Plataforma foi desenvolvida para operar em larga escala

A infraestrutura tecnológica utilizada pela Corvian reúne processamento de dados, geração de relatórios e integração com sistemas corporativos em uma única plataforma.

Baseada em um conjunto de tecnologias protegidas por 36 patentes AgTech, a solução foi desenvolvida para atender operações de grande porte, permitindo acompanhar milhões de hectares sem elevar a complexidade operacional das instituições financeiras.

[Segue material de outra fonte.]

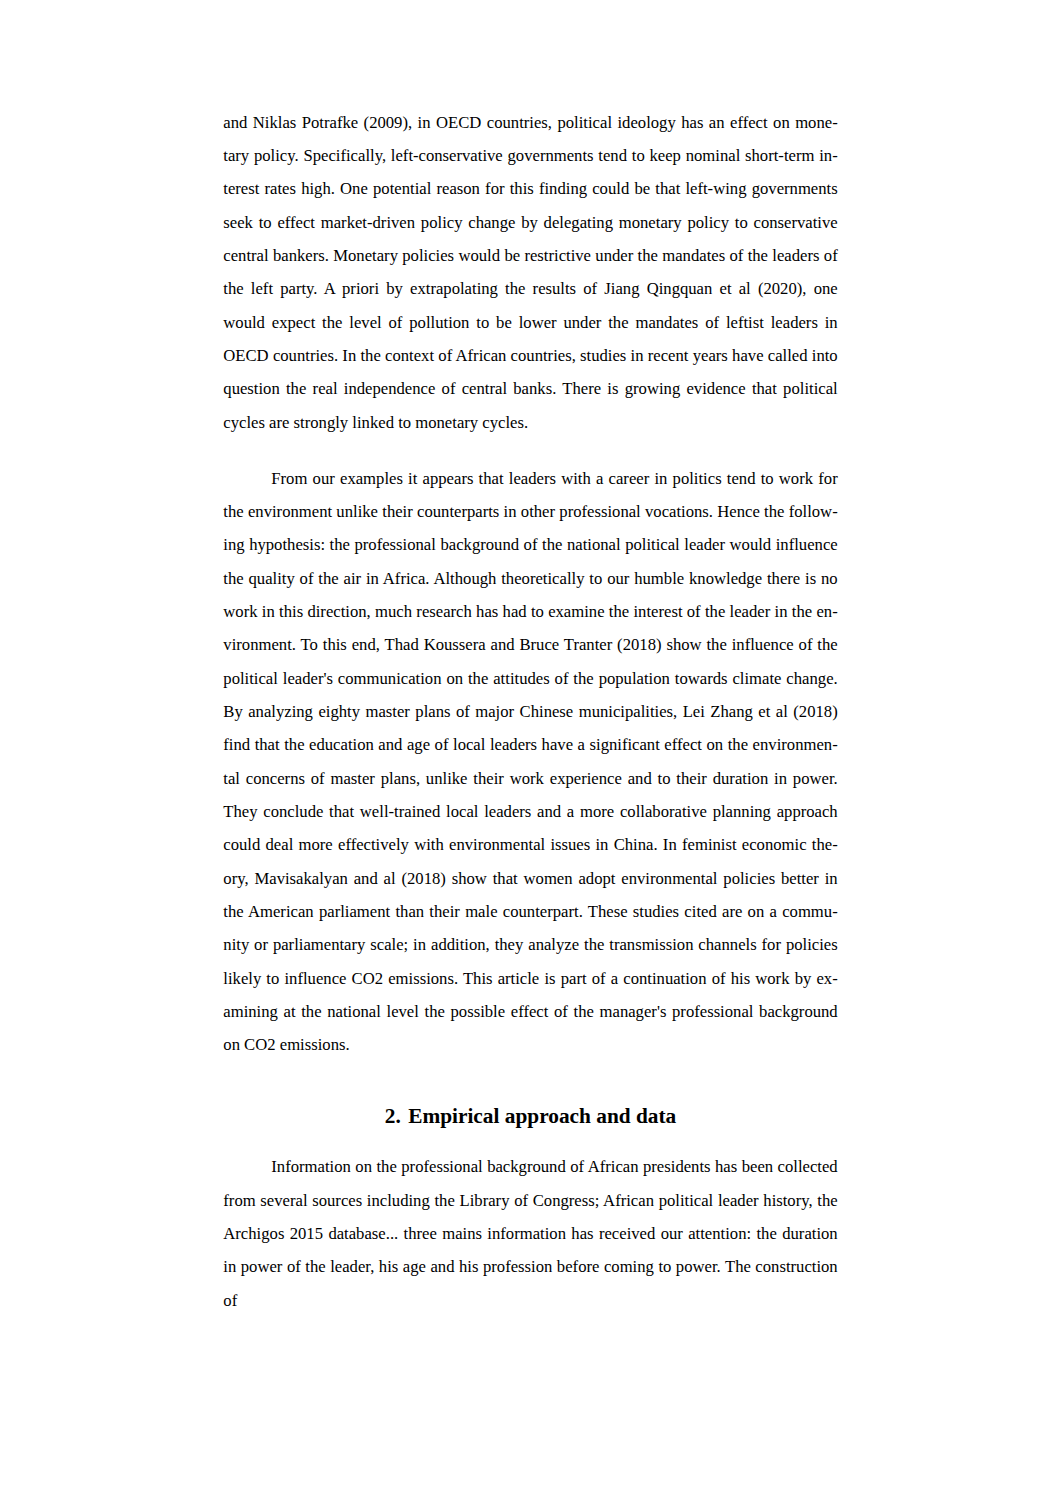and Niklas Potrafke (2009), in OECD countries, political ideology has an effect on monetary policy. Specifically, left-conservative governments tend to keep nominal short-term interest rates high. One potential reason for this finding could be that left-wing governments seek to effect market-driven policy change by delegating monetary policy to conservative central bankers. Monetary policies would be restrictive under the mandates of the leaders of the left party. A priori by extrapolating the results of Jiang Qingquan et al (2020), one would expect the level of pollution to be lower under the mandates of leftist leaders in OECD countries. In the context of African countries, studies in recent years have called into question the real independence of central banks. There is growing evidence that political cycles are strongly linked to monetary cycles.
From our examples it appears that leaders with a career in politics tend to work for the environment unlike their counterparts in other professional vocations. Hence the following hypothesis: the professional background of the national political leader would influence the quality of the air in Africa. Although theoretically to our humble knowledge there is no work in this direction, much research has had to examine the interest of the leader in the environment. To this end, Thad Koussera and Bruce Tranter (2018) show the influence of the political leader's communication on the attitudes of the population towards climate change. By analyzing eighty master plans of major Chinese municipalities, Lei Zhang et al (2018) find that the education and age of local leaders have a significant effect on the environmental concerns of master plans, unlike their work experience and to their duration in power. They conclude that well-trained local leaders and a more collaborative planning approach could deal more effectively with environmental issues in China. In feminist economic theory, Mavisakalyan and al (2018) show that women adopt environmental policies better in the American parliament than their male counterpart. These studies cited are on a community or parliamentary scale; in addition, they analyze the transmission channels for policies likely to influence CO2 emissions. This article is part of a continuation of his work by examining at the national level the possible effect of the manager's professional background on CO2 emissions.
2. Empirical approach and data
Information on the professional background of African presidents has been collected from several sources including the Library of Congress; African political leader history, the Archigos 2015 database... three mains information has received our attention: the duration in power of the leader, his age and his profession before coming to power. The construction of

Tecnologia amplia inteligência para todo o agronegócio

De acordo com Guilherme Belardo, diretor-geral da Corvian para a América Latina, a plataforma transforma dados coletados diretamente nas lavouras em informações estratégicas para a gestão do risco agrícola.

Segundo o executivo, esse nível de monitoramento oferece maior precisão na análise das operações de crédito e seguros, contribuindo para decisões mais assertivas em grandes carteiras agrícolas.

Embora o acordo tenha como foco inicial o crédito rural e o monitoramento das operações da safra 2026/27, as empresas destacam que a tecnologia possui potencial para apoiar diferentes segmentos da agricultura empresarial, ampliando a digitalização e a eficiência da gestão no agronegócio brasileiro.